Grass Valley Goes Tapeless
After holding out for two-plus years while Sony and Panasonic battled it out on the tapeless acquisition front, Grass Valley finally unveiled its IT-based tapeless product line, the Infinity, at IBC2005.
In front of a packed audience including the press and customers, Grass Valley officials touted Infinity's "truly open" approach to production.
Infinity will have "a tremendous impact on the industry," said Jeff Rosica, vice president of worldwide strategic marketing and business development for Grass Valley. "It's a new way of thinking, a new attitude. It's a revolutionary and truly open solution and one that avoids proprietary approaches and uses advanced technology. We're bringing an end to proprietary thinking and starting a new era of complete openness and maximum choice."
The recording media for the Infinity line is based on Iomega's REV-based storage media and Pro-grade CompactFlash memory, both items easily obtainable from local consumer electronics or office supply shops. Media can also be recorded on USB and FireWire external storage devices or to networks via Gigabit Ethernet. The product line includes the Infinity Digital Media Camcorder and the Infinity Digital Media Recorder, as well as a line of Pro-grade REV disks designed for Infinity.
Infinity allows users to choose from an array of compression formats including DV, DVCAM, DVCPRO, and for both HD and SD, MPEG-2 compression is available with support for I-frame and long GOP. An additional choice of compression, JPEG2000, which is primarily seen as a d-cinema codec, is available, offering what Thomson, (whose Technicolor division helped develop) high-quality compression with better efficiency, no blocking artifacts at low bit rates, and the ability to encode a master file and then decode different resolutions as necessary.

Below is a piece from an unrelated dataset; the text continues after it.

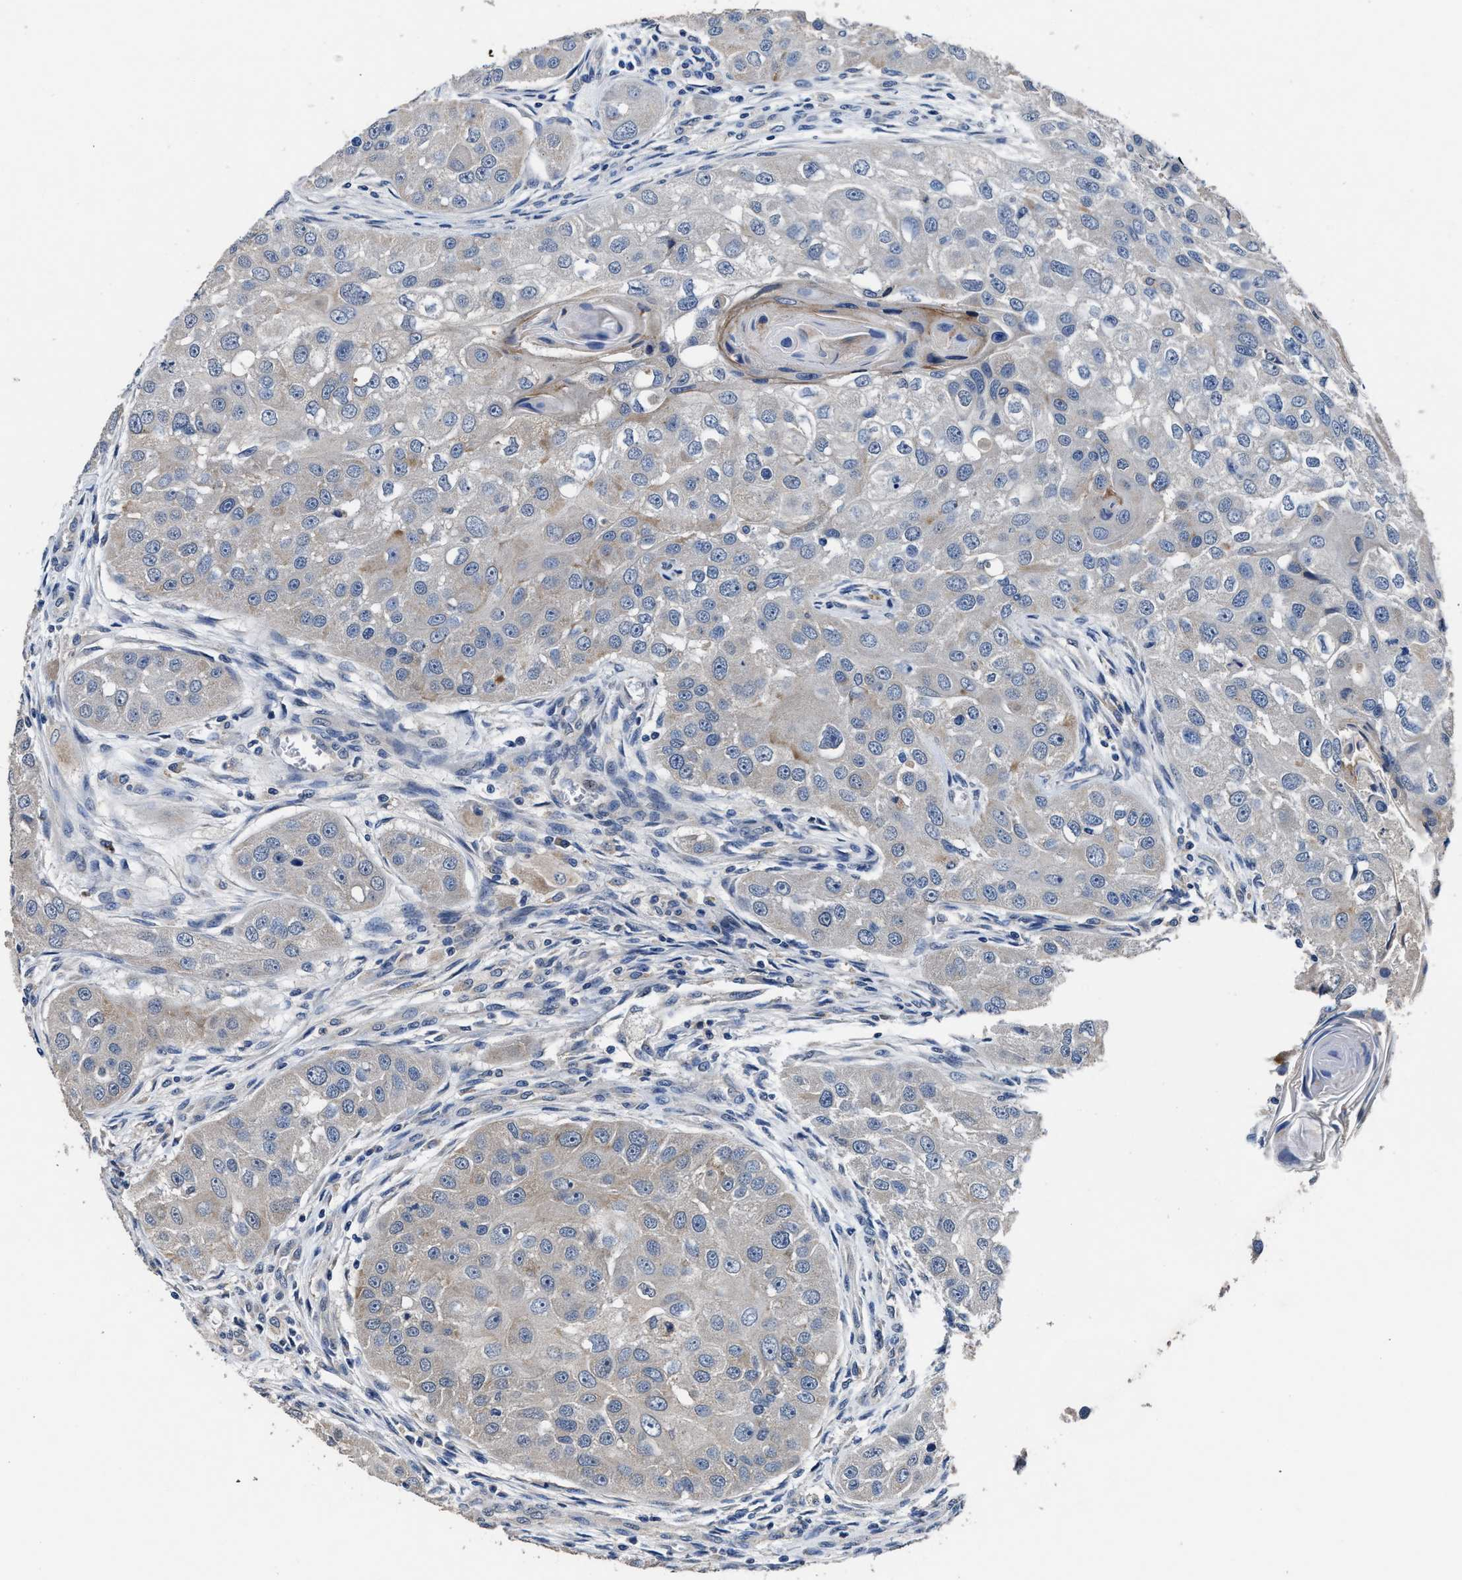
{"staining": {"intensity": "negative", "quantity": "none", "location": "none"}, "tissue": "head and neck cancer", "cell_type": "Tumor cells", "image_type": "cancer", "snomed": [{"axis": "morphology", "description": "Normal tissue, NOS"}, {"axis": "morphology", "description": "Squamous cell carcinoma, NOS"}, {"axis": "topography", "description": "Skeletal muscle"}, {"axis": "topography", "description": "Head-Neck"}], "caption": "A histopathology image of squamous cell carcinoma (head and neck) stained for a protein displays no brown staining in tumor cells.", "gene": "UBR4", "patient": {"sex": "male", "age": 51}}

The 2/3-inch, 3-CCD camcorder can record in 525i60, 625i50, 1080i50, 1080i60, 720p50 or 720p60. SD formats are selectable in either 4:3 or 16:9 aspect ratios. The media player is a compact field recorder that works like a tape machine but accepts removable media instead. It can be connected directly to a NLE workstation or to a file server for immediate enterprise-wide use. The 35 GB REV disks hold more than two hours of SD and up to 45 minutes of HD video. Current CompactFlash cards on the market today hold 8 GB and are available for less than $700.
Scheduled to ship in early 2006, the Infinity camcorder is priced at less than $20,000 and the recorder is priced at under $10,000.